Learning progressions will be the foundation that is used to build digital badges for our scholars. We are even more excited about the potential for scholars to build their own badges that are linked to this progression and get sponsored by industry and postsecondary scientists. We can't wait to see this thing up and running next school year.
We are honored to announce that we received a grant from the Assessment for Learning Project (ALP) to support our implementation of Competency X. The grant from ALP is led by the Center for Innovation in Education (CIE) at the University of Kentucky in partnership with Next Generation Learning Challenges (NGLC) at EDUCAUSE. We were one of only 12 projects that received grant awards out of the 148 proposals. These grants are generously supported by the William and Flora Hewlett Foundation and the Bill & Melinda Gates Foundation.
The design of Competency X evolved from a concern by our science teachers about how we are supporting scholars with transferring skills and knowledge to the laboratory setting so they can answer real questions with laboratory and text based research. Science is not just a body of knowledge about physical and biological phenomena, but is a process for humans to answer questions through scientific inquiry. Scientists conduct this inquiry using a toolbox of skills and knowledge that has been articulated by the Next Generations Science Standards (NGSS) as “science and engineering practices.” The problem Competency X addresses is how to develop these practices with formative assessments so that our scholars can track their own progress with them throughout the school year and beyond.

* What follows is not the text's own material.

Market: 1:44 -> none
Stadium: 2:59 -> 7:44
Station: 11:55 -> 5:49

Competency X formative assessments will focus on three key science performance tasks described in Table 1: a) experiments, b) writing, and c) analysis. Formative assessment practices and instruction will be developed that result in our scholars performing tasks (e.g., running an experiment or answering questions on a quiz) which results in evidence of their knowledge and skills on science and engineering practices. The digital portfolio will be where scholars curate and reflect on the evidence they have collected and it will allow them to track their development with these practices. The digital portfolio will be linked to specific digital badges that are validated by science based industry internships and our partner local colleges. Badges will act as feedback, rather than a reward, to the scholar, colleges, and industry partners. This will also be the beginning of the talent pipeline we hope to create for our local biotechnology industry.